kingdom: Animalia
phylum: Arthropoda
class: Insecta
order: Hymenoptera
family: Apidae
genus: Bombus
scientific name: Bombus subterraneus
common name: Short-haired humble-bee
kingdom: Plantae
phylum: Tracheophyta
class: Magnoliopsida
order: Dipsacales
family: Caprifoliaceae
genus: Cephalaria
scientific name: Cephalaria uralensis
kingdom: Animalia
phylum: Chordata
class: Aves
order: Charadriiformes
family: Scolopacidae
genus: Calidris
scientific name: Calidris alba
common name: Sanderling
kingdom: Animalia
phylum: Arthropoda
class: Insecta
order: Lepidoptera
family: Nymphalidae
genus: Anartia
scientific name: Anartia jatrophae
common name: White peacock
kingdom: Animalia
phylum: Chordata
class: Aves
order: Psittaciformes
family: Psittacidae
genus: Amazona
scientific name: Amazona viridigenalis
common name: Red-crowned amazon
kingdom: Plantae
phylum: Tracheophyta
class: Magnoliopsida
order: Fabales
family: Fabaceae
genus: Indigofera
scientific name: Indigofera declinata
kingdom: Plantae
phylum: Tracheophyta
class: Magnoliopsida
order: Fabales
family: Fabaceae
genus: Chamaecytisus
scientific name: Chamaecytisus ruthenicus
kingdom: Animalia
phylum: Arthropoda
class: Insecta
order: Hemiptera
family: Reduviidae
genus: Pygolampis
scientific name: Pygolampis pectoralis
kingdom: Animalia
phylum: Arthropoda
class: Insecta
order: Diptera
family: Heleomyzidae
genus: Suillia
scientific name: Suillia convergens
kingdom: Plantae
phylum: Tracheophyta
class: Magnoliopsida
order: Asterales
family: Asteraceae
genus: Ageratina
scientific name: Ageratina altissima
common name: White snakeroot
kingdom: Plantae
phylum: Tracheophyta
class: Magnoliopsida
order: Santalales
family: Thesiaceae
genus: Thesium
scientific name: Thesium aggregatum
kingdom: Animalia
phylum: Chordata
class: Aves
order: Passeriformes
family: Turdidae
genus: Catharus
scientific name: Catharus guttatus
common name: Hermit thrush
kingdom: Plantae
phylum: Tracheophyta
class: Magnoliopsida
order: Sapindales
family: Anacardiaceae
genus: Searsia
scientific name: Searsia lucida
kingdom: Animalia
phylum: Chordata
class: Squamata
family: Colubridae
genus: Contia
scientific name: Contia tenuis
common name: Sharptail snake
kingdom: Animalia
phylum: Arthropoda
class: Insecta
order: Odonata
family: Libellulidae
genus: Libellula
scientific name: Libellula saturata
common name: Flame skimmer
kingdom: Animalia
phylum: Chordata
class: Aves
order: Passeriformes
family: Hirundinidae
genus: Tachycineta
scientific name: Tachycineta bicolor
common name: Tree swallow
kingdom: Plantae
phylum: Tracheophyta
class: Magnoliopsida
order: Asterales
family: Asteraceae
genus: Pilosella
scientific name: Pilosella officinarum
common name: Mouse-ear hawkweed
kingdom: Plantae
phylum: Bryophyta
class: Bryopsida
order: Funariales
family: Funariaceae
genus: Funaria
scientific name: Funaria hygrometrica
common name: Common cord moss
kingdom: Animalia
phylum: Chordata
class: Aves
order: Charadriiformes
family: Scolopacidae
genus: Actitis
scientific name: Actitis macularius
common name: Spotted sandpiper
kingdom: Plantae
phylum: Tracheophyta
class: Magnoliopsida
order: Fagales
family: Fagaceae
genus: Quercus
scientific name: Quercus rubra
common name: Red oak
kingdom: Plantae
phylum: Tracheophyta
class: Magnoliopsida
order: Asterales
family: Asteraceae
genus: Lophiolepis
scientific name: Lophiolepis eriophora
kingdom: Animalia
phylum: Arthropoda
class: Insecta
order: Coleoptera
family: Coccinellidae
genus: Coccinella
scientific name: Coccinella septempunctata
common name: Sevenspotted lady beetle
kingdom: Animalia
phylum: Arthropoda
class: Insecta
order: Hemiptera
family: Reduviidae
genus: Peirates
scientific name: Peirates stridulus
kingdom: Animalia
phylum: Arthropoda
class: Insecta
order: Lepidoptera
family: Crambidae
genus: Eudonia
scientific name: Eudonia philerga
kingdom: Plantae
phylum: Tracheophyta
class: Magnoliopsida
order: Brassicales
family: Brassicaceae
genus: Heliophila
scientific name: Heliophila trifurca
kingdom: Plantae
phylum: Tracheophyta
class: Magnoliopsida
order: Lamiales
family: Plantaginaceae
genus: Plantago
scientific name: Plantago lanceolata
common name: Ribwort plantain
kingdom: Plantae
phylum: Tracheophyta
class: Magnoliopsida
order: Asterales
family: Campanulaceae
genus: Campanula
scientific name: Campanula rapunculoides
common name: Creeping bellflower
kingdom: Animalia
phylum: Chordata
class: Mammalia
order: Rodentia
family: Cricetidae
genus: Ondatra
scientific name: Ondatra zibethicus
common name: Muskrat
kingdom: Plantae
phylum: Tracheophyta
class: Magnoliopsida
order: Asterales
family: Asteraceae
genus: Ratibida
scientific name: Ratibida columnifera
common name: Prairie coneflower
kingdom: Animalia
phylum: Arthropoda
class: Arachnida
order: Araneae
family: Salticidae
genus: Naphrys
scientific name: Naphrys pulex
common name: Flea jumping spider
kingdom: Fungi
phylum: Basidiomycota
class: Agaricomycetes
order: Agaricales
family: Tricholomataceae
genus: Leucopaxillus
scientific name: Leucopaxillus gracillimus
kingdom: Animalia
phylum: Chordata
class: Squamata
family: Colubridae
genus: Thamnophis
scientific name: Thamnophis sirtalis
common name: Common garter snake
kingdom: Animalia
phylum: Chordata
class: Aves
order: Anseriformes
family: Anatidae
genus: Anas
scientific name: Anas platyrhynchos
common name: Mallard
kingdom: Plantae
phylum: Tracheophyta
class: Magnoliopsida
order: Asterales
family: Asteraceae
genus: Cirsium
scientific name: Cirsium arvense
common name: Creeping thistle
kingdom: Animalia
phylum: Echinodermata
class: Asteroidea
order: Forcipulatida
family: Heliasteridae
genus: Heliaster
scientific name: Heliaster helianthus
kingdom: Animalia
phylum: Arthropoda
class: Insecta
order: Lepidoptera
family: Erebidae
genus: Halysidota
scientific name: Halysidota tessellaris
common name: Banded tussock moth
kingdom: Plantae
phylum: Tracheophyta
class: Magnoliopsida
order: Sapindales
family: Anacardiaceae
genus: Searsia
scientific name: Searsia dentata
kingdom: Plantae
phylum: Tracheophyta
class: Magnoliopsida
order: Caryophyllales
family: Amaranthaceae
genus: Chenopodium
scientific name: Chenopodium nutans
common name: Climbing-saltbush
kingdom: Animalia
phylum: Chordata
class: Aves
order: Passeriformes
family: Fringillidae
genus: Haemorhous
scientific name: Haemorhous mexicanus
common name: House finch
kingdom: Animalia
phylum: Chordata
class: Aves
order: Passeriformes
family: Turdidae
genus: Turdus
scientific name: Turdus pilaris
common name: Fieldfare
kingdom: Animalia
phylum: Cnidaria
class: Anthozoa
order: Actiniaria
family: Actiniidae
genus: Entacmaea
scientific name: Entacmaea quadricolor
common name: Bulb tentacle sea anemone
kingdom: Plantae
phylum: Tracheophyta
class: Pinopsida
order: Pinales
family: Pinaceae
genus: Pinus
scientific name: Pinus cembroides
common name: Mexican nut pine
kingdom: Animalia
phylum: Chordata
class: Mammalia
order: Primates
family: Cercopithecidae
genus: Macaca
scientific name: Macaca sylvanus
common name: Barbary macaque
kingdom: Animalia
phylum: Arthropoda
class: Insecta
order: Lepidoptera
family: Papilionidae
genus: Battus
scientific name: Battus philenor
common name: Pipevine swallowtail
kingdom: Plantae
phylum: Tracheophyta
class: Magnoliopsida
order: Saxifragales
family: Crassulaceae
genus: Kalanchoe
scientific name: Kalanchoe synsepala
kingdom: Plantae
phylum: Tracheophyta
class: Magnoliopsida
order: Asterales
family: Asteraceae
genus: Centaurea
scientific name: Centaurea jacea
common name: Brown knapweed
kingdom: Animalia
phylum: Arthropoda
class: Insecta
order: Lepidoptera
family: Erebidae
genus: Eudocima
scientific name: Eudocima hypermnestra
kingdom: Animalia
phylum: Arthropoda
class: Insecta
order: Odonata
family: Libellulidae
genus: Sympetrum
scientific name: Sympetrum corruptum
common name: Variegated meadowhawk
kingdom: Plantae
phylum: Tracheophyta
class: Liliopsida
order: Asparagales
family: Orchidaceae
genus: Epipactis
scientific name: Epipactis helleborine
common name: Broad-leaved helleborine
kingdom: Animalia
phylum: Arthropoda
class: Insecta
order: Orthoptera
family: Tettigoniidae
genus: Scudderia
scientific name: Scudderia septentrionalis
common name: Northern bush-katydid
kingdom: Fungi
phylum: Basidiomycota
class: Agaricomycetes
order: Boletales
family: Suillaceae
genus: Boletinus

▸ What to work on:
Reproduce verbatim the stretch of rows above from the line containing "genus: Catharus" through the line containing "common name: Flame skimmer", including both of those lines.

▸ Finished task:
genus: Catharus
scientific name: Catharus guttatus
common name: Hermit thrush
kingdom: Plantae
phylum: Tracheophyta
class: Magnoliopsida
order: Sapindales
family: Anacardiaceae
genus: Searsia
scientific name: Searsia lucida
kingdom: Animalia
phylum: Chordata
class: Squamata
family: Colubridae
genus: Contia
scientific name: Contia tenuis
common name: Sharptail snake
kingdom: Animalia
phylum: Arthropoda
class: Insecta
order: Odonata
family: Libellulidae
genus: Libellula
scientific name: Libellula saturata
common name: Flame skimmer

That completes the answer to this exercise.